(DATASET RECORDS)

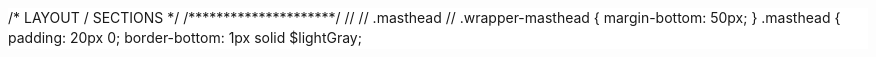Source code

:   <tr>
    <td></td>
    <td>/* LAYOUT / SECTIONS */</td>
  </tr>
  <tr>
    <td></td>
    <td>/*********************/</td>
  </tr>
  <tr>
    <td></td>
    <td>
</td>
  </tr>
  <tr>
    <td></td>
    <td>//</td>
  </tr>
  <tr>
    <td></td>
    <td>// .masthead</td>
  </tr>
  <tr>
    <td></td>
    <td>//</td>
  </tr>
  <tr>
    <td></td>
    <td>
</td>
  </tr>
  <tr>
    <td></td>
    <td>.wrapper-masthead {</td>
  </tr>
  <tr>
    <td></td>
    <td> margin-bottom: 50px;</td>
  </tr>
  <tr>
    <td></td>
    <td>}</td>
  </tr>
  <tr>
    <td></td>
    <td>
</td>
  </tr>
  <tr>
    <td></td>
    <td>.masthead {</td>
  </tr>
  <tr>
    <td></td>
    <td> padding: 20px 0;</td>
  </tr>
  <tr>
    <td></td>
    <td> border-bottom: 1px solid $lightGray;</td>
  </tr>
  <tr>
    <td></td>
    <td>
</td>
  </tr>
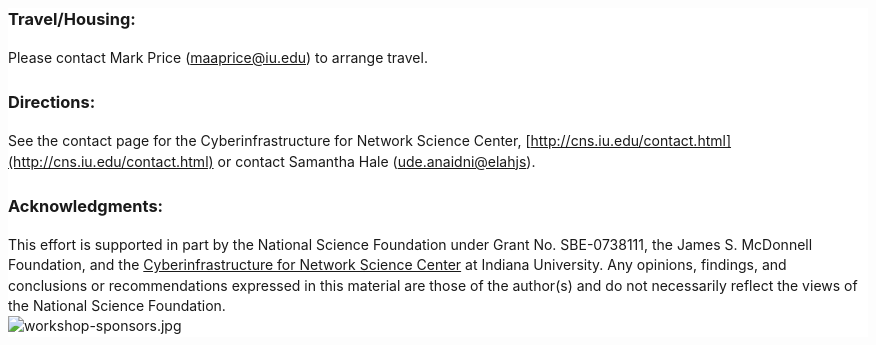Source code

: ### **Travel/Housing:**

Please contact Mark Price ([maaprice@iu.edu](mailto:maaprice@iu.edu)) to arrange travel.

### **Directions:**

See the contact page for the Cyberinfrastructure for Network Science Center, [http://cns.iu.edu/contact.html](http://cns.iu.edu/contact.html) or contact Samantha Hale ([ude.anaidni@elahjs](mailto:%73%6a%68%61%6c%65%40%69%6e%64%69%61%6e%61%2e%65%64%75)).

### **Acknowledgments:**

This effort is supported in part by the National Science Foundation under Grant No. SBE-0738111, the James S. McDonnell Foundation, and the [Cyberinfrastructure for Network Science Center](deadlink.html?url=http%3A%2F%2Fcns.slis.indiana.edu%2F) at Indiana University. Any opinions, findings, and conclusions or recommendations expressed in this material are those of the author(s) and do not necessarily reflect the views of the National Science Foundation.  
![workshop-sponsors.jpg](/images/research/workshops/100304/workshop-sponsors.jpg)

(End DATASET RECORDS)

### EXERCISE AIM:
Replace every "masthead" with "header" in the items above, starting at the first line and stopping after the line that contains "### **Acknowledgments:**". Leave everything else unchanged and omit the pictures from your answer.

### REPLY:
Source code

:   <tr>
    <td></td>
    <td>/* LAYOUT / SECTIONS */</td>
  </tr>
  <tr>
    <td></td>
    <td>/*********************/</td>
  </tr>
  <tr>
    <td></td>
    <td>
</td>
  </tr>
  <tr>
    <td></td>
    <td>//</td>
  </tr>
  <tr>
    <td></td>
    <td>// .header</td>
  </tr>
  <tr>
    <td></td>
    <td>//</td>
  </tr>
  <tr>
    <td></td>
    <td>
</td>
  </tr>
  <tr>
    <td></td>
    <td>.wrapper-header {</td>
  </tr>
  <tr>
    <td></td>
    <td> margin-bottom: 50px;</td>
  </tr>
  <tr>
    <td></td>
    <td>}</td>
  </tr>
  <tr>
    <td></td>
    <td>
</td>
  </tr>
  <tr>
    <td></td>
    <td>.header {</td>
  </tr>
  <tr>
    <td></td>
    <td> padding: 20px 0;</td>
  </tr>
  <tr>
    <td></td>
    <td> border-bottom: 1px solid $lightGray;</td>
  </tr>
  <tr>
    <td></td>
    <td>
</td>
  </tr>
Source code

: ### **Travel/Housing:**

Please contact Mark Price ([maaprice@iu.edu](mailto:maaprice@iu.edu)) to arrange travel.

### **Directions:**

See the contact page for the Cyberinfrastructure for Network Science Center, [http://cns.iu.edu/contact.html](http://cns.iu.edu/contact.html) or contact Samantha Hale ([ude.anaidni@elahjs](mailto:%73%6a%68%61%6c%65%40%69%6e%64%69%61%6e%61%2e%65%64%75)).

### **Acknowledgments:**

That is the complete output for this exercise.